In the passage on the MSRE cleanup, rewrite the stretch from "Next, Rushton says, came" through "for technical support.", replacing "consultants" with "advisers".

## Text shown
[Start of Attachment]

After ORNL project planners and engineers alleviated the criticality risk, they mapped out a remediation plan and had it approved. Bill Del Cul, Mac Toth, Lee Trowbridge and other Chem Tech chemists solved the chemical explosion risk by devising a process to combine ammonia with the fluorine gas trapped in the charcoal bed.

Next, Rushton says, came a long and careful process to flush the UF6 from the MSRE’s piping. Chem Tech’s Richard Faulkner led a team of experts on UF6 from K-25’s gaseous diffusion operations, plus retired consultants from the MSRE’s heyday, Dick Engel and Luther Pugh, were brought in for technical support.

The key was having people with a molten-salt background still around.Clearing the closed piping system wasn’t as simple as, say, flushing a car radiator. For instance, UF6 had solidified in some of the pipes, creating blockages that had to be chemically treated or bypassed. Engineers and chemists were dealing with highly corrosive and radioactive substances, so all moves were carefully thought out: Poster-sized timetables of project starts and deadlines are displayed throughout the MSRE facility, scrupulously outlining when project decisions are to be made and tasks completed.

[End of Attachment]

Page-level text extractions
[Start of Attachment]

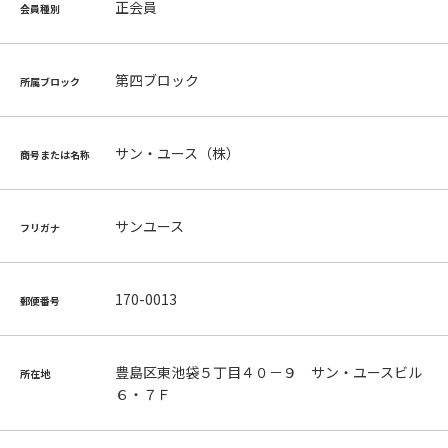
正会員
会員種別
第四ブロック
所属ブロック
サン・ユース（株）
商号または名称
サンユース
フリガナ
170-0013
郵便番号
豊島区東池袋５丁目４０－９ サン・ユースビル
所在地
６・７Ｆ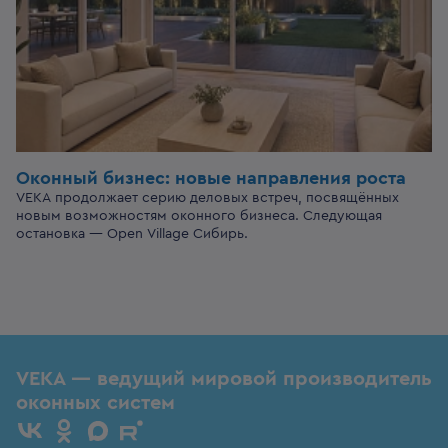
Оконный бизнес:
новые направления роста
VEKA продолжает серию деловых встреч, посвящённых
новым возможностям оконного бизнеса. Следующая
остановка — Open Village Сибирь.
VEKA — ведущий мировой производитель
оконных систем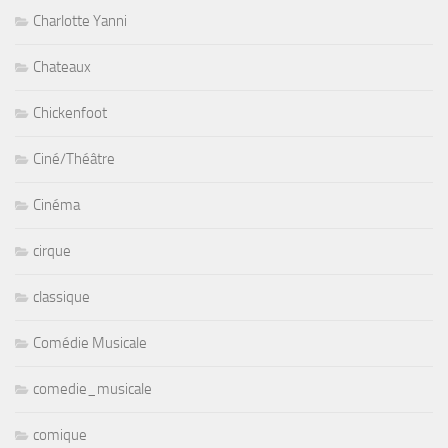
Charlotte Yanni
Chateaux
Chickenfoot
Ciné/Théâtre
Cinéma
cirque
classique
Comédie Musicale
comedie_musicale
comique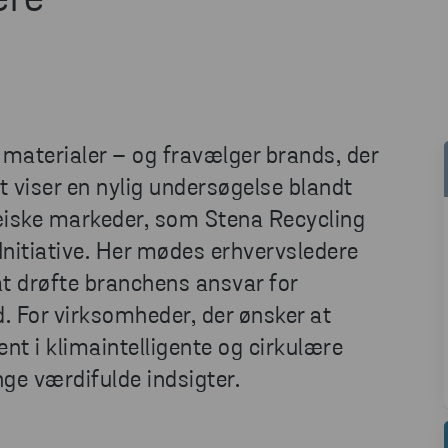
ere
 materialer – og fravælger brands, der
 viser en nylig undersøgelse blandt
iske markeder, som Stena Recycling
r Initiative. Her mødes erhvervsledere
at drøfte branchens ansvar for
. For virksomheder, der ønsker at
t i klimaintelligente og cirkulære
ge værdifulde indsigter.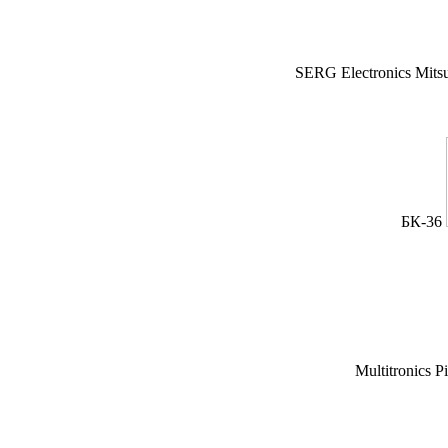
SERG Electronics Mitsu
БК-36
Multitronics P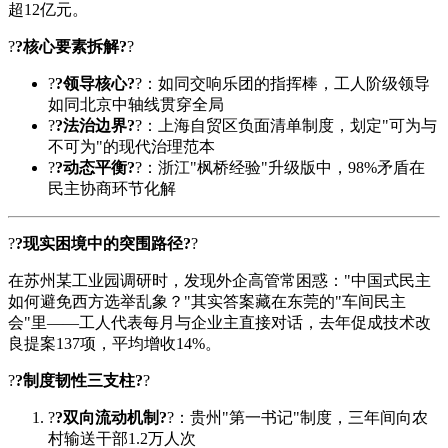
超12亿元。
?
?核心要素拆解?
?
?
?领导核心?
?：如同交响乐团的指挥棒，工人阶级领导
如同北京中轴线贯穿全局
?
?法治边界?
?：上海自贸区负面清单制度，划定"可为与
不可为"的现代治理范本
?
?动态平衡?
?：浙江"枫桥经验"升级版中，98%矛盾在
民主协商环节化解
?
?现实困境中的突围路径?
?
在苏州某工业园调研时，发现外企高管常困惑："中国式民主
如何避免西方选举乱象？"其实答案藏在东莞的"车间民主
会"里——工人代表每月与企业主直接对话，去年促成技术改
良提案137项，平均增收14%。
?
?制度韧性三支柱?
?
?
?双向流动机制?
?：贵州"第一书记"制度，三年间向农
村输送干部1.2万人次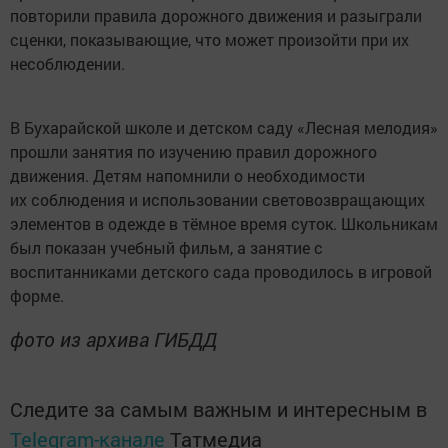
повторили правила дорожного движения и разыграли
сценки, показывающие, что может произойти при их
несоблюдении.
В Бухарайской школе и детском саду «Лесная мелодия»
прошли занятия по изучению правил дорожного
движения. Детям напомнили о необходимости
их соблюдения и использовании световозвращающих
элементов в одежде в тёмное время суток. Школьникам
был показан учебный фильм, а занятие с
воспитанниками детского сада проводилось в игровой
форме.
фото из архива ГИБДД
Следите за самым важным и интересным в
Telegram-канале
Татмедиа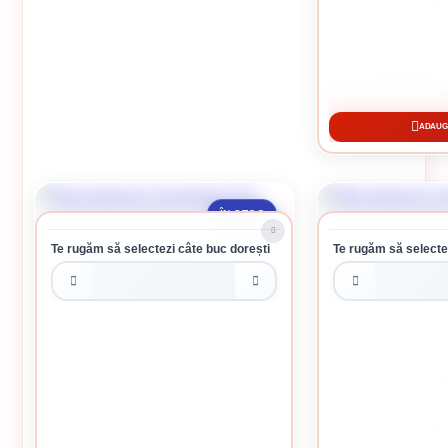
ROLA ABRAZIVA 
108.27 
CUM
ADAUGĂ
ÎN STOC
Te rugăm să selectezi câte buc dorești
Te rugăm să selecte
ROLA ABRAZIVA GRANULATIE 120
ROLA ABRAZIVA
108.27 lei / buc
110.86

[End of Attachment]
[Start of Attachment]

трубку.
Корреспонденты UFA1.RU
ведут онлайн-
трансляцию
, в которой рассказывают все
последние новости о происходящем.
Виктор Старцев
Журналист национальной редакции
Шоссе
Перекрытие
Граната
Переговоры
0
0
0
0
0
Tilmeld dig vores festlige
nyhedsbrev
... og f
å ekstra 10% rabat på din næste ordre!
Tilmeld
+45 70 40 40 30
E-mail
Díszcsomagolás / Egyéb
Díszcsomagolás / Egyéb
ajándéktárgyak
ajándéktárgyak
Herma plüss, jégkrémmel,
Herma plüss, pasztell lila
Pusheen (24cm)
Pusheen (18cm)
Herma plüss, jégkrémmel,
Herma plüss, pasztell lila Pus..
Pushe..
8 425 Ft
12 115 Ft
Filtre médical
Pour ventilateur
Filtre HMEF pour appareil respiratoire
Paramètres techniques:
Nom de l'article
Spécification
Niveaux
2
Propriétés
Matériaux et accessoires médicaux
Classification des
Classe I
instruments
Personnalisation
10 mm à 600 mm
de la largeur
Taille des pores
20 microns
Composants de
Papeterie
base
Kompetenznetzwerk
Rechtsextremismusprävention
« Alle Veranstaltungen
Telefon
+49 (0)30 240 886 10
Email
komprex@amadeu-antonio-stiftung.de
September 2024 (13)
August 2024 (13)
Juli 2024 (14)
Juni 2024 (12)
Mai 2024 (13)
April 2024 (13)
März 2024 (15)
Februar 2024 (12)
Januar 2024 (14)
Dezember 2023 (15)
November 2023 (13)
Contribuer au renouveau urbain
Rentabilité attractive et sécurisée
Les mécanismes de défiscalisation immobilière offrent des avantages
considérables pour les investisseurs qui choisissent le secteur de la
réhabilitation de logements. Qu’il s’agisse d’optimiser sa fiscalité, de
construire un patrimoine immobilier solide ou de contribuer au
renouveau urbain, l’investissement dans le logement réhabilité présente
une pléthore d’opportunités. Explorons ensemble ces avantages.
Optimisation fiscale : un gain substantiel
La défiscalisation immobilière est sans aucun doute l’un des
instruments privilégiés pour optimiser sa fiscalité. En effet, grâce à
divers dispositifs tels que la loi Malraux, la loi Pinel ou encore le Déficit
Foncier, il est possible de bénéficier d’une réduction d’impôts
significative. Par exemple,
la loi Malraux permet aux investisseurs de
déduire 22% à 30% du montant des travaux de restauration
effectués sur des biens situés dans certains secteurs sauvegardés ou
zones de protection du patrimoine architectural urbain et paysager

[End of Attachment]
[Start of Attachment]

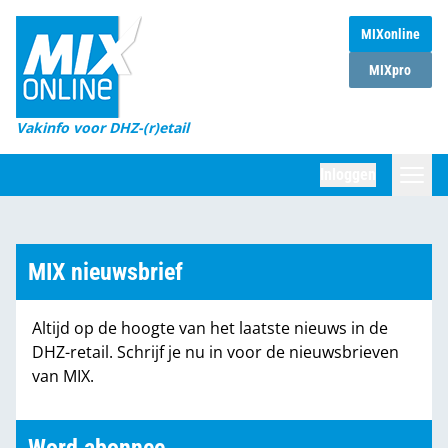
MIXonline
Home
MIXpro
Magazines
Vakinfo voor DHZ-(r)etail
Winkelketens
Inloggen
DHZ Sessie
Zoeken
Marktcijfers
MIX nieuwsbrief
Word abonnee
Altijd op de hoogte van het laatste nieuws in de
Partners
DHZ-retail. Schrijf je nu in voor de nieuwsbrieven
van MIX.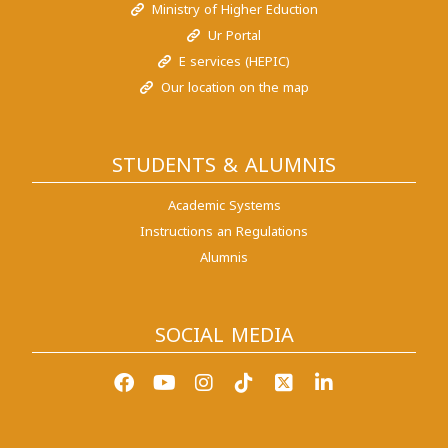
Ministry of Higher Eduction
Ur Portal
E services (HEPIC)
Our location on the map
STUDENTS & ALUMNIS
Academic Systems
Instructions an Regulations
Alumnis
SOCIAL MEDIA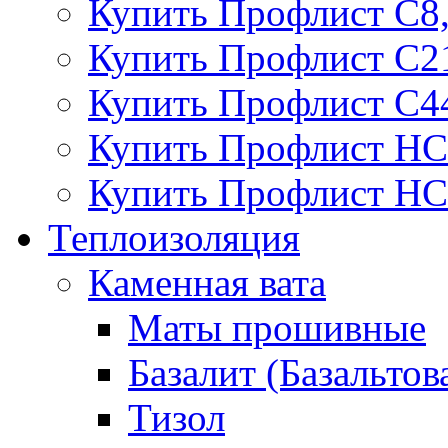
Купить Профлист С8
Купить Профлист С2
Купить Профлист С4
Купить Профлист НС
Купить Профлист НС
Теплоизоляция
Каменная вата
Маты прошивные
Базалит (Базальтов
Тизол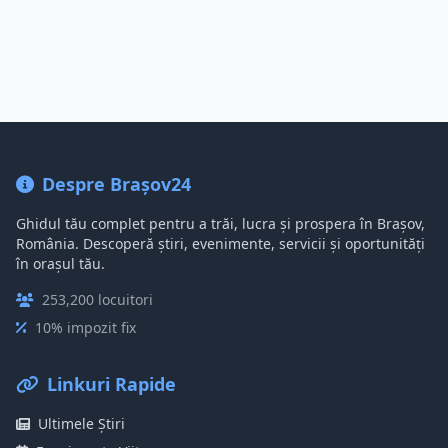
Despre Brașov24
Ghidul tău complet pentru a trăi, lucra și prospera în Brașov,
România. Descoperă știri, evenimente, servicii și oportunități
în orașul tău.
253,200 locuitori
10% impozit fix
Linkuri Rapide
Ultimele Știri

[End of Attachment]

## Exercise answer
Next, Rushton says, came a long and careful process to flush the UF6 from the MSRE’s piping. Chem Tech’s Richard Faulkner led a team of experts on UF6 from K-25’s gaseous diffusion operations, plus retired advisers from the MSRE’s heyday, Dick Engel and Luther Pugh, were brought in for technical support.